WHAT IS REQUIRED: From the listing below, copy each line where "days" occurs.

AVAILABLE RECORDS:
━━━
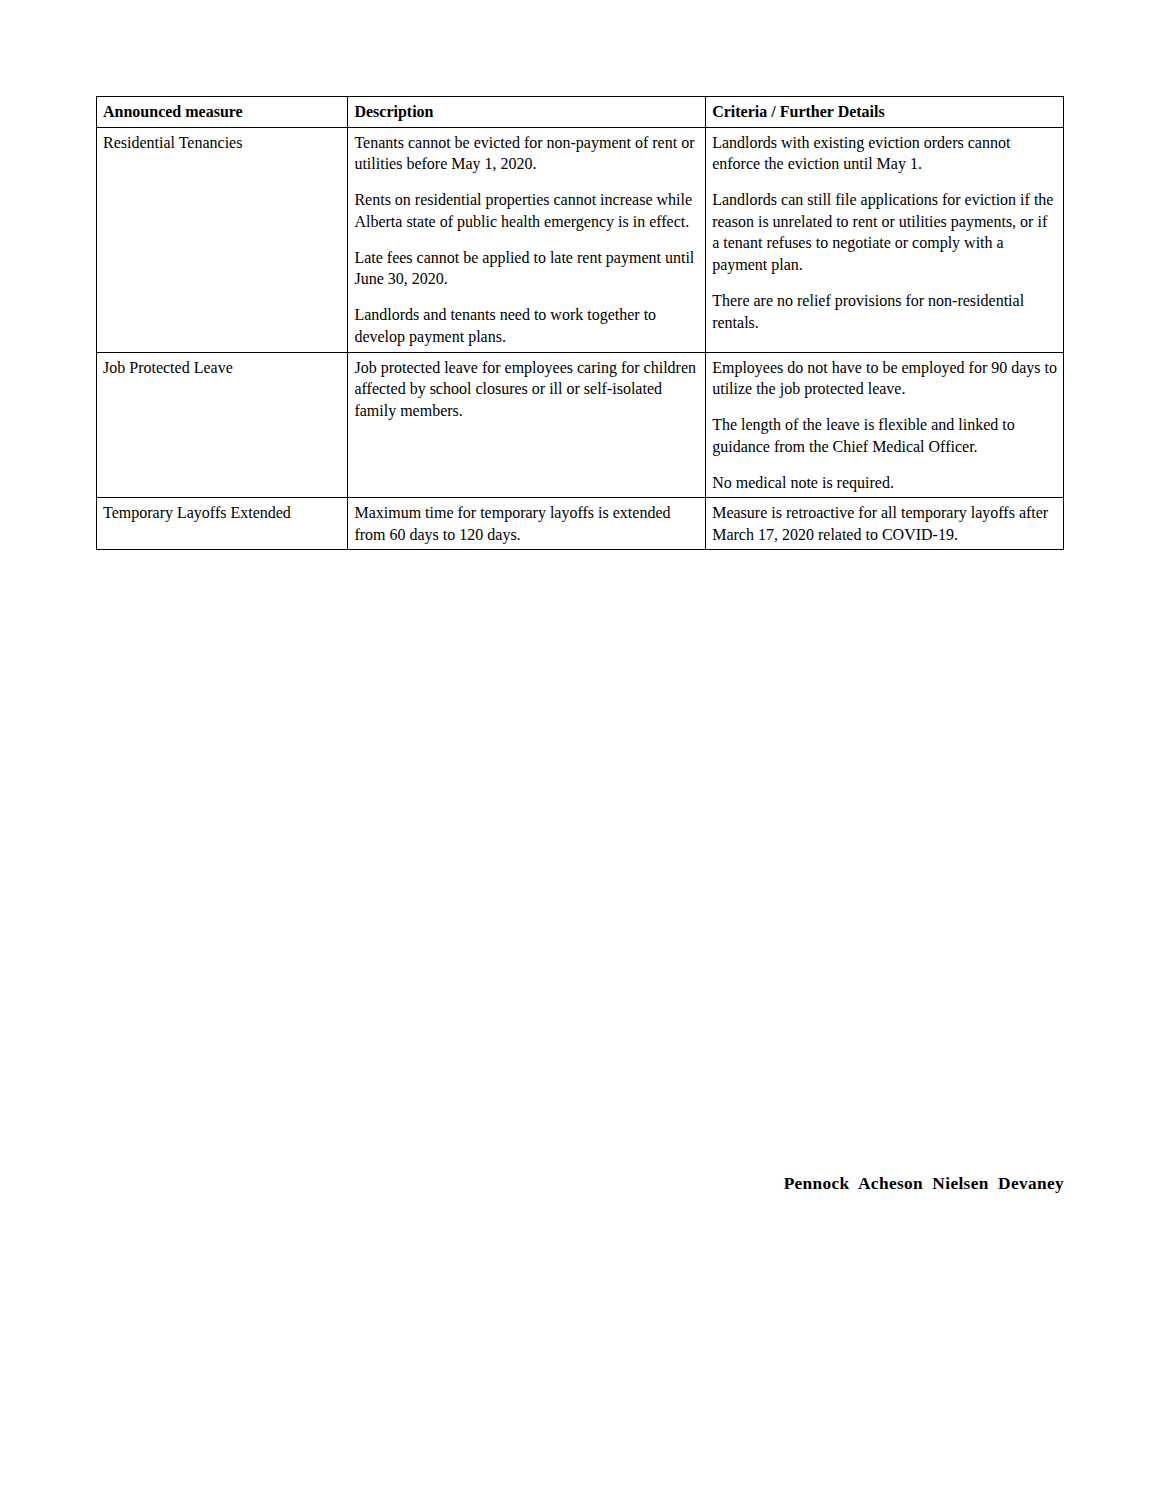| Announced measure | Description | Criteria / Further Details |
| --- | --- | --- |
| Residential Tenancies | Tenants cannot be evicted for non-payment of rent or utilities before May 1, 2020. Rents on residential properties cannot increase while Alberta state of public health emergency is in effect. Late fees cannot be applied to late rent payment until June 30, 2020. Landlords and tenants need to work together to develop payment plans. | Landlords with existing eviction orders cannot enforce the eviction until May 1. Landlords can still file applications for eviction if the reason is unrelated to rent or utilities payments, or if a tenant refuses to negotiate or comply with a payment plan. There are no relief provisions for non-residential rentals. |
| Job Protected Leave | Job protected leave for employees caring for children affected by school closures or ill or self-isolated family members. | Employees do not have to be employed for 90 days to utilize the job protected leave. The length of the leave is flexible and linked to guidance from the Chief Medical Officer. No medical note is required. |
| Temporary Layoffs Extended | Maximum time for temporary layoffs is extended from 60 days to 120 days. | Measure is retroactive for all temporary layoffs after March 17, 2020 related to COVID-19. |
Pennock Acheson Nielsen Devaney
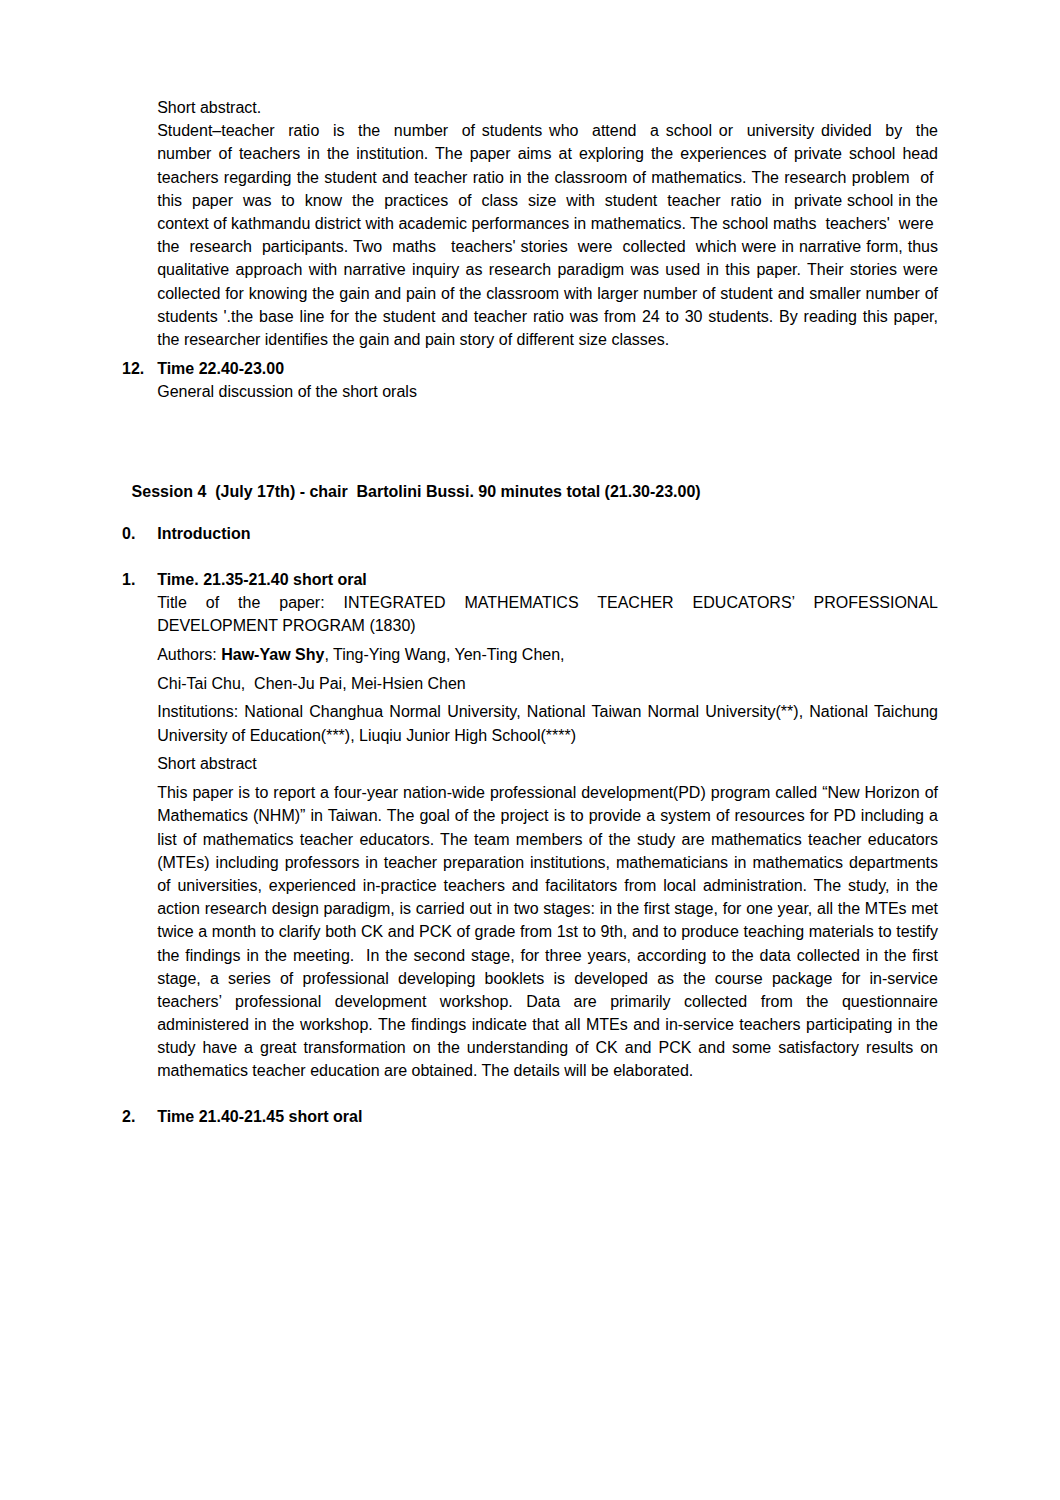Short abstract.
Student–teacher ratio is the number of students who attend a school or university divided by the number of teachers in the institution. The paper aims at exploring the experiences of private school head teachers regarding the student and teacher ratio in the classroom of mathematics. The research problem of this paper was to know the practices of class size with student teacher ratio in private school in the context of kathmandu district with academic performances in mathematics. The school maths teachers' were the research participants. Two maths teachers' stories were collected which were in narrative form, thus qualitative approach with narrative inquiry as research paradigm was used in this paper. Their stories were collected for knowing the gain and pain of the classroom with larger number of student and smaller number of students '.the base line for the student and teacher ratio was from 24 to 30 students. By reading this paper, the researcher identifies the gain and pain story of different size classes.
Time 22.40-23.00
General discussion of the short orals
Session 4 (July 17th) - chair Bartolini Bussi. 90 minutes total (21.30-23.00)
Introduction
Time. 21.35-21.40 short oral
Title of the paper: INTEGRATED MATHEMATICS TEACHER EDUCATORS’ PROFESSIONAL DEVELOPMENT PROGRAM (1830)
Authors: Haw-Yaw Shy, Ting-Ying Wang, Yen-Ting Chen,
Chi-Tai Chu, Chen-Ju Pai, Mei-Hsien Chen
Institutions: National Changhua Normal University, National Taiwan Normal University(**), National Taichung University of Education(***), Liuqiu Junior High School(****)
Short abstract
This paper is to report a four-year nation-wide professional development(PD) program called “New Horizon of Mathematics (NHM)” in Taiwan. The goal of the project is to provide a system of resources for PD including a list of mathematics teacher educators. The team members of the study are mathematics teacher educators (MTEs) including professors in teacher preparation institutions, mathematicians in mathematics departments of universities, experienced in-practice teachers and facilitators from local administration. The study, in the action research design paradigm, is carried out in two stages: in the first stage, for one year, all the MTEs met twice a month to clarify both CK and PCK of grade from 1st to 9th, and to produce teaching materials to testify the findings in the meeting. In the second stage, for three years, according to the data collected in the first stage, a series of professional developing booklets is developed as the course package for in-service teachers’ professional development workshop. Data are primarily collected from the questionnaire administered in the workshop. The findings indicate that all MTEs and in-service teachers participating in the study have a great transformation on the understanding of CK and PCK and some satisfactory results on mathematics teacher education are obtained. The details will be elaborated.
Time 21.40-21.45 short oral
━━━
ANSWER BOX:
| Job Protected Leave | Job protected leave for employees caring for children affected by school closures or ill or self-isolated family members. | Employees do not have to be employed for 90 days to utilize the job protected leave. The length of the leave is flexible and linked to guidance from the Chief Medical Officer. No medical note is required. |
| Temporary Layoffs Extended | Maximum time for temporary layoffs is extended from 60 days to 120 days. | Measure is retroactive for all temporary layoffs after March 17, 2020 related to COVID-19. |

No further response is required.